- Genre: Telenovela
- Created by: Pilar Romero Iris Dubs
- Written by: Iraida Tapias José Tomás Angola José Manuel Espiño Yoyiana Ahumada Pilar Romero
- Directed by: Vicente Albarracín
- Starring: Laura Chimaras Jonathan Montenegro Juliet Lima Damián Genovese
- Opening theme: "Celebra la vida" by Axel
- Ending theme: "Será libre" by Reinaldo Álvarez
- Country of origin: Venezuela
- Original language: Spanish
- No. of episodes: 118

Production
- Executive producer: Mileyba Álvarez Barreto
- Producer: Jhonny Pulido Mora
- Production location: Caracas
- Production company: RCTV

Original release
- Network: RCTV
- Release: August 24, 2009 – February 2, 2010

Related
- Calle luna, Calle sol

= Libres como el viento =

Libres como el viento (English title: Free as the wind) is a Venezuelan telenovela developed by Pilar Romero and produced by Radio Caracas Television in 2009. The series was inspired by the novel Una Brizna de paja en el viento written by Rómulo Gallegos in 1952. The story was based on the context of student protests that took place in the country during that year.

Laura Chimaras and Jonathan Montenegro starred as the protagonists with Guillermo Pérez, Juliet Lima and Damián Genovese as the antagonists.

==Plot==
Libres como el viento is a love story marked by university news and pragmatic news of students.

Fabiola Azcárate, the youngest of five siblings, is sent abroad to continue her studies after her father's death. But nostalgia will force her to return to her country without knowing that the love of her childhood is waiting for her. Upon arrival, "La Muñeca", as her relatives call her, will find out that the brothers are divided because they do not know what to do with the inheritance that their father left them: abandon the family business or defend it until the end. The dilemma will mark the beginning of family discord.

For his part, Miguel Angel Marino "El Potro", son of the Hacienda Azcárate foreman, has become an adult man who has not forgotten Fabiola. But Tibisay Pacheco "La China", a sensual woman, is ready to do everything to conquer the love of Michelangelo.

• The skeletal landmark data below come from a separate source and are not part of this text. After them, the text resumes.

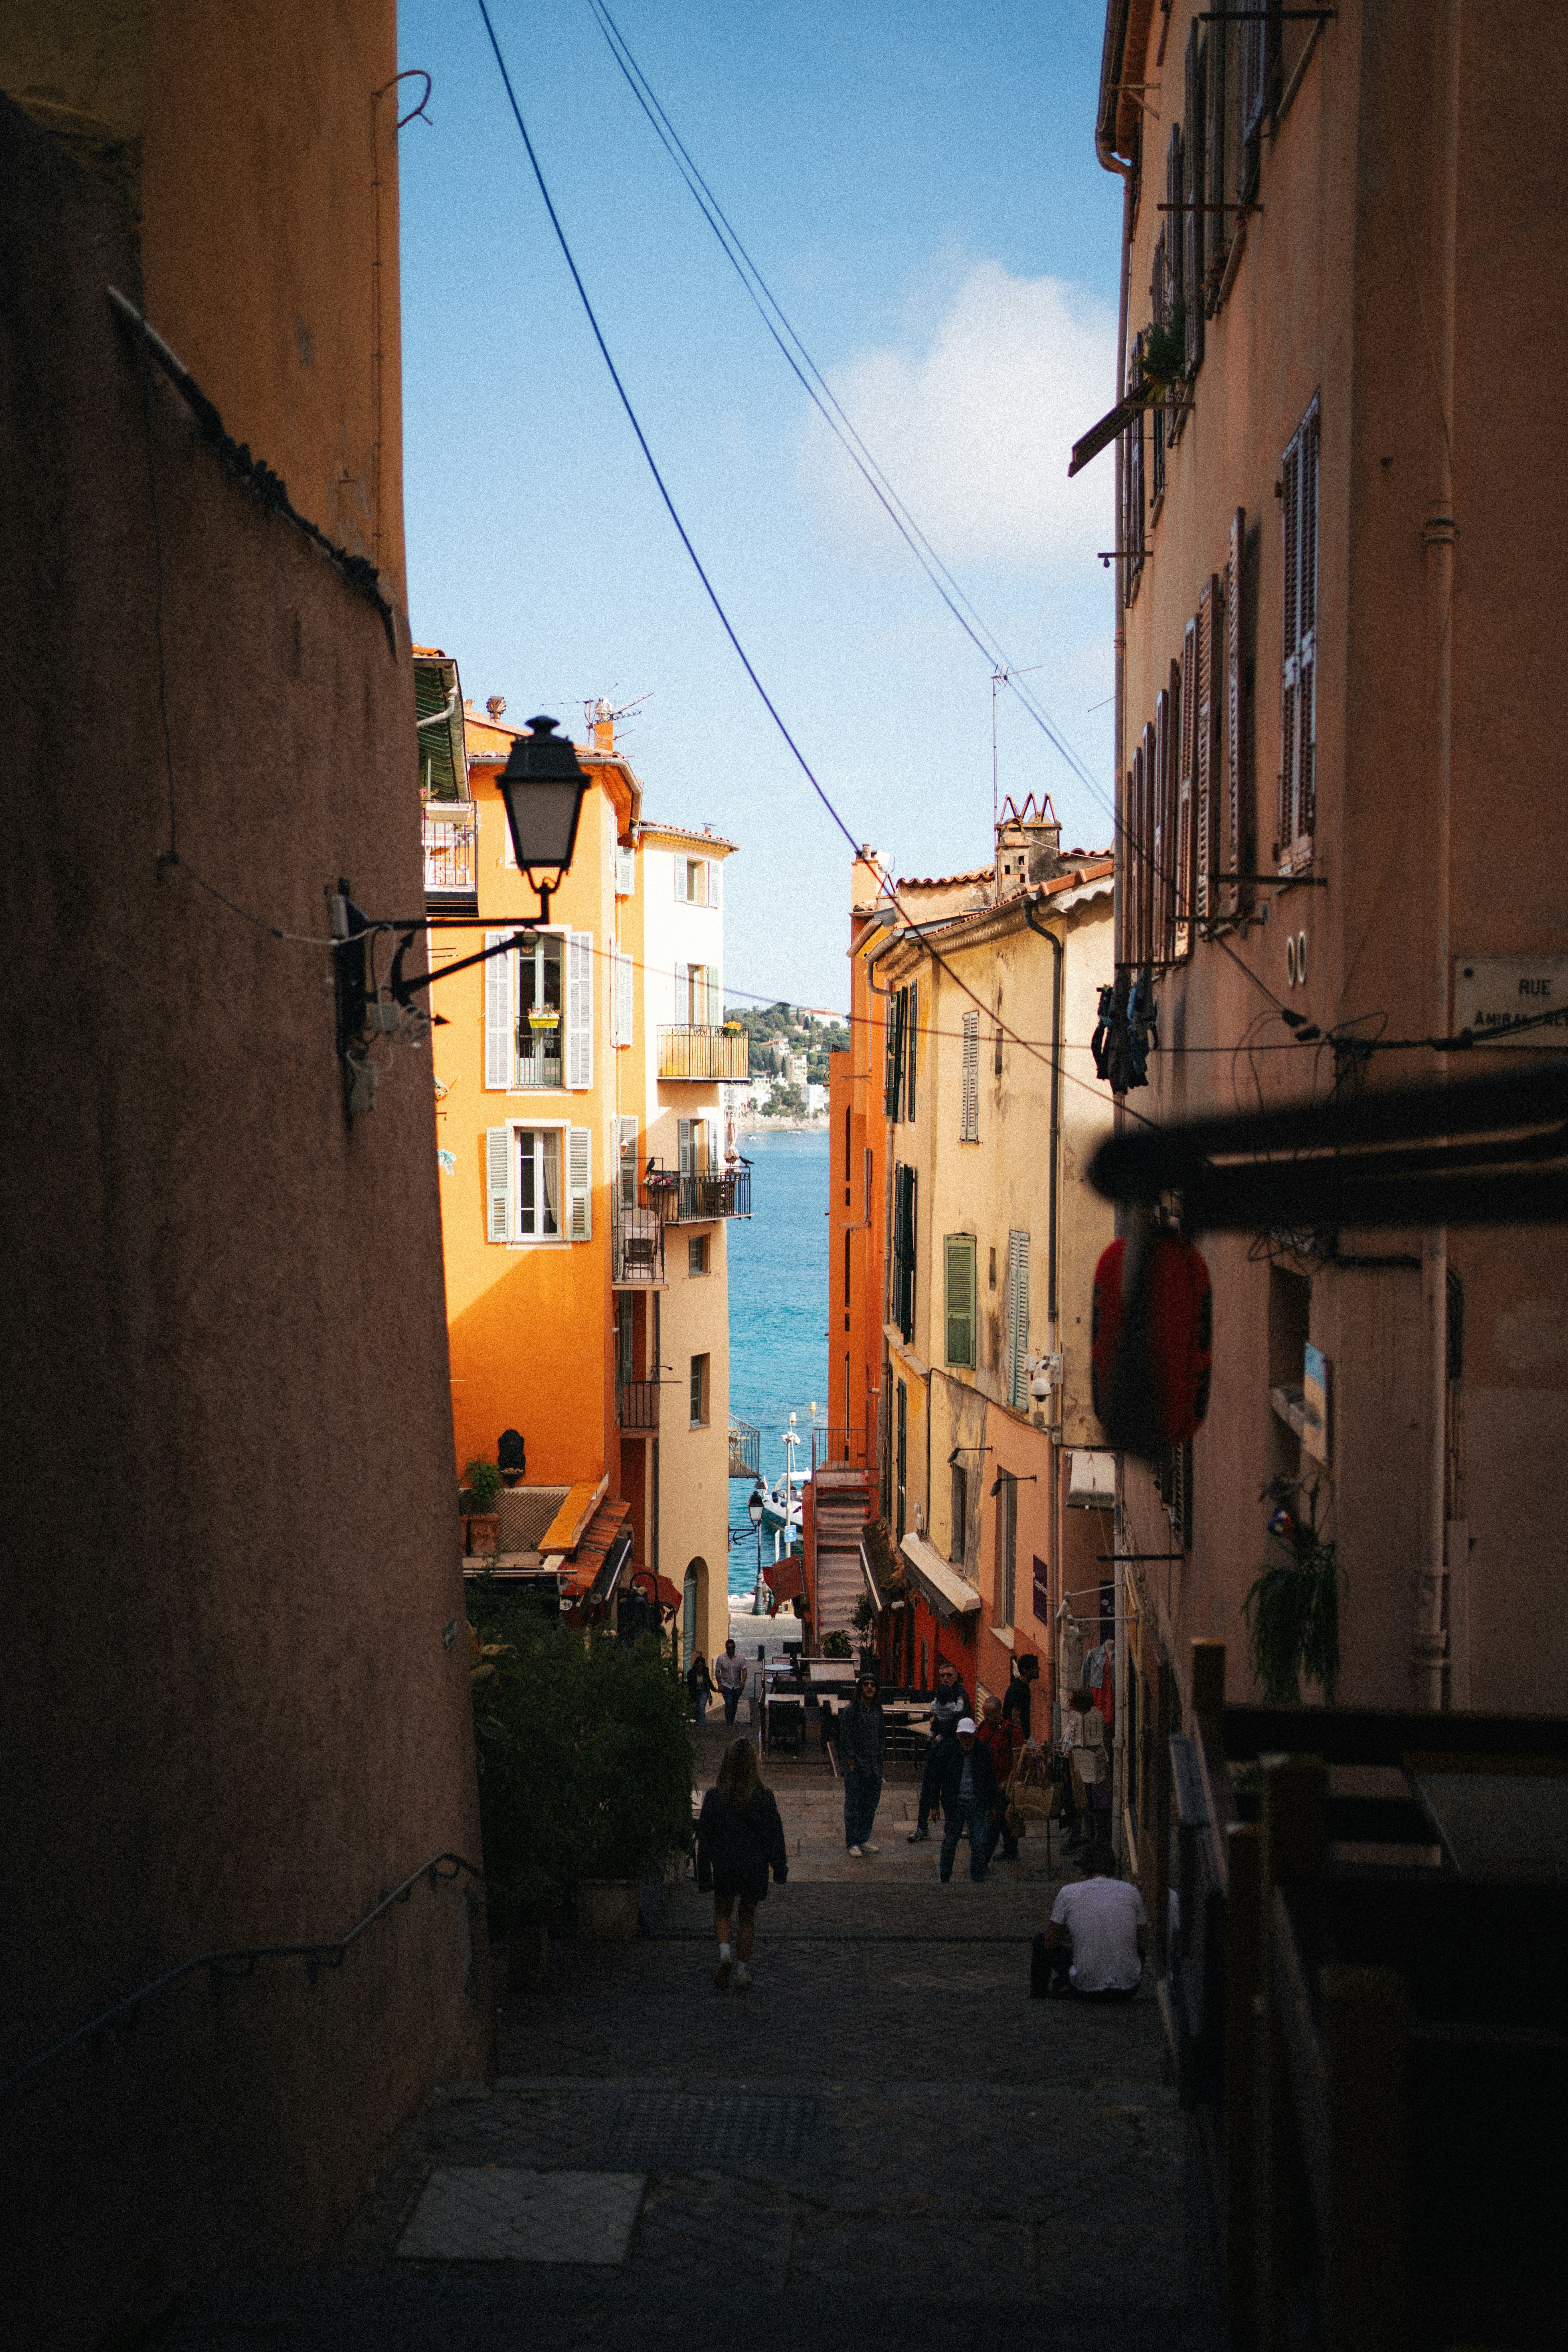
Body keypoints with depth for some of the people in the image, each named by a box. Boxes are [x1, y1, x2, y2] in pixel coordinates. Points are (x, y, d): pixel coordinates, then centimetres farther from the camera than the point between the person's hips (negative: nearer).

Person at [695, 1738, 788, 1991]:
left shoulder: (714, 1797, -12)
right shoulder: (764, 1797, -13)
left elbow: (704, 1839, -6)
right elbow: (775, 1835, -4)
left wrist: (704, 1877, 2)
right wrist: (780, 1869, 8)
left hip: (724, 1866, 0)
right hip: (755, 1866, 0)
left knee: (722, 1913, 20)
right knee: (748, 1917, 17)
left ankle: (725, 1952, -4)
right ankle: (743, 1968, 16)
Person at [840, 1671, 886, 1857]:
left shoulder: (878, 1709, 8)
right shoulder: (851, 1709, -10)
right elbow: (846, 1736, -9)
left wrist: (880, 1754, 8)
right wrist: (852, 1761, -11)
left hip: (874, 1764, 6)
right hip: (856, 1765, -6)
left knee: (871, 1803, 10)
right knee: (854, 1804, -1)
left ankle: (864, 1840, 20)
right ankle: (852, 1843, 6)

The relationship of "La Muñeca" and "El Potro" will be a relationship marked by the impetus of youth and the craving for freedom, which will be strengthened at the Nicolas Copernicus University, whose classrooms are divided by two sides faced by the control of the college. One of the sides is directed by Diego Bravo, who seeks division and confrontation, and the other, whose leader is Reinaldo Torres, tries to consolidate the union of students in the university community.

Along with the students will be Professor Rogelio Luciente, who, more than a man of letters, will become the consciousness of the student movement; And Professor Ivana Galvan, who will be her right hand in this cause. Together they were considered by many to be a vivid example of how powerful the wings of love can be, uniting opposing worlds into one reality.